The problem with this end times philosophy is twofold.  First, it’s built on a very questionable interpretation of the bible, particularly the books of Ezekiel and Revelation.  Second, it is neither the only nor the best interpretation of those books.  And before the early 1800s, it was not dominant among Christians. Most of what you hear as pop Christianity presents this as though Christianity has only had this single approach. It hasn’t.

In the 1970s, the world seemed to be coming apart—racial division, Vietnam, ecological crisis, and the changing mores of the world caused many Christians to see signs that the end was near.  At several points along the way, the same thing popped up again and again. In particular, I remember it at the end of the 20th century Remember that dreaded glitch in our computers that were supposed to make the world stop?  (y2K) Then came the New Year and…life went on.  9/11, the Recession, and now this. Every time, anxious people said to me, “It seems like the Lord may come back any time.”

This is exactly why the Apostle Paul wrote 1 Thessalonians, and he said his famous verse that every parent has cited to a young adult that won’t go get a job:  “If they won’t work, don’t let them eat.” People had literally quit working and began sitting on their spiritual keisters to wait for the apocalypse.

 

Paul also said, in Ephesians, these words:

25 So then, putting away falsehood, let all of us speak the truth to our neighbors, for we are members of one another. 26 Be angry but do not sin; do not let the sun go down on your anger, 27 and do not make room for the devil. 28 Thieves must give up stealing; rather let them labor and work honestly with their own hands, to have something to share with the needy. 29 Let no evil talk come out of your mouths, but only what is useful for building up,[b] as there is need, so that your words may give grace to those who hear. 30 And do not grieve the Holy Spirit of God, with which you were marked with a seal for the day of redemption. 31 Put away from you all bitterness and wrath and anger and wrangling and slander, together with all malice, 32 and be kind to one another, tenderhearted, forgiving one another, as God in Christ has forgiven you.[c]
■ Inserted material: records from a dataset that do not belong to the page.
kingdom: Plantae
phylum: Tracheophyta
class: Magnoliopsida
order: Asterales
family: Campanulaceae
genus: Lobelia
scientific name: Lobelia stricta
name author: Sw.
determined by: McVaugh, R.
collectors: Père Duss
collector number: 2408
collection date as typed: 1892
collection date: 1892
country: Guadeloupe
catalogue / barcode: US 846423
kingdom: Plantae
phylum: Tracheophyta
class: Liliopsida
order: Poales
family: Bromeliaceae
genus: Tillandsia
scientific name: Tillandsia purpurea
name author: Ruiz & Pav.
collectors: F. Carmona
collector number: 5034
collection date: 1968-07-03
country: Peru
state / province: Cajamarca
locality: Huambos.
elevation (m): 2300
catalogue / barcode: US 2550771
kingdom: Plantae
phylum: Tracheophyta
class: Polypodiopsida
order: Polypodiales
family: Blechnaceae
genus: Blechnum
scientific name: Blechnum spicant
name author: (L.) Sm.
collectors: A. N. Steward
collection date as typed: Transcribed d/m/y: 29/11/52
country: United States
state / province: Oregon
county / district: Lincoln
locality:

Imagine the difficulty of planting these congregations when they came from pagan backgrounds, little or no knowledge of the Jewish scriptures, and no guidance.  Paul gave them these basic guidelines because they needed the most elemental things.  He is saying: Focus on these.  Don’t be distracted by speculations, arguments, and divisions. Be kind.

These truths don’t depend on figuring it all out.

When you feel a little discouraged, do something for someone else. Call a family member or neighbor who is alone and listen. When you get angry about something on the news, turn it off and go fix something in the house.

I would suggest never buying books about the rapture, but if you must, at least read something practical to balance it.  Most of those books fall into the category of Christian fiction. They are opinions, interpretations, but they are not beyond dispute.

My friend Dwight said at the end of his piece, “Hal Lindsey and Carole C. Carlson are old people now, having gotten wealthy on predictions that proved false. The rest of us, however, are the poorer for it. We are suffering through the worst year since the Depression and the World War, largely because …[we] are still distracted (and deluded) by a book published a half century ago.”

The theology of “Left Behind” and its ilk presents a closed and fatalistic history—nothing matters. Most of creation will be destroyed and the small handful of faithful ones will be preserved but the rest of it done away with. That its enthusiastic supporters always count themselves among the few is glaringly self-centered.

Christian hope is not about terrifying people. It’s meant to…well, give you hope.